Bien naïfs sont ceux qui s’imaginent que le printemps arabe va permettre l’éclosion d’un nouveau monde avec des modérés ouverts à tous les débats, des socialistes de bon ton et des radicaux à la sauce valoisienne. Arrivés des Deux Magots ou de la Coupole, ces démocrates, même s’ils ont chaussé des babouches, seront totalement inaudibles au milieu des foules qui crient « Allah ou Akbar » en brandissant des Corans.
En Libye, les choses risquent d’être pires encore. Au réveil triomphant de l’Islam va s’ajouter celui de toutes les haines tribales entre les clans de Cyrénaïque et ceux de Tripolitaine.
Personne, bien sûr, ne regrettera la chute de tous ces dictateurs que nous avons évidemment eu tort de soutenir si longtemps. Mais il faut être lucide. Nous n’imposerons jamais à ces pays la démocratie dont ils ne veulent pas.

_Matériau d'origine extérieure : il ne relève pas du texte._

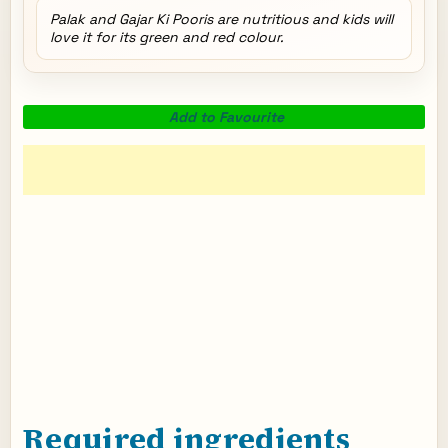
Palak and Gajar Ki Pooris are nutritious and kids will
love it for its green and red colour.
Add to Favourite
Required ingredients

Nous ne pouvons que les laisser choisir entre des régimes islamistes qui nous seront hostiles et de nouvelles dictatures casquées et bottées.
Bernard-Henry Lévy va bien vite déchanter avec ses amis démocrates du CNT libyen. Nos Rafales ont fait tomber Kadhafi (beaucoup plus efficacement que les kalachnikovs des « rebelles ») mais ils n’instaureront pas un régime « à l’occidental » à Tripoli. En jouant avec le feu, nous avons sans doute allumé une poudrière.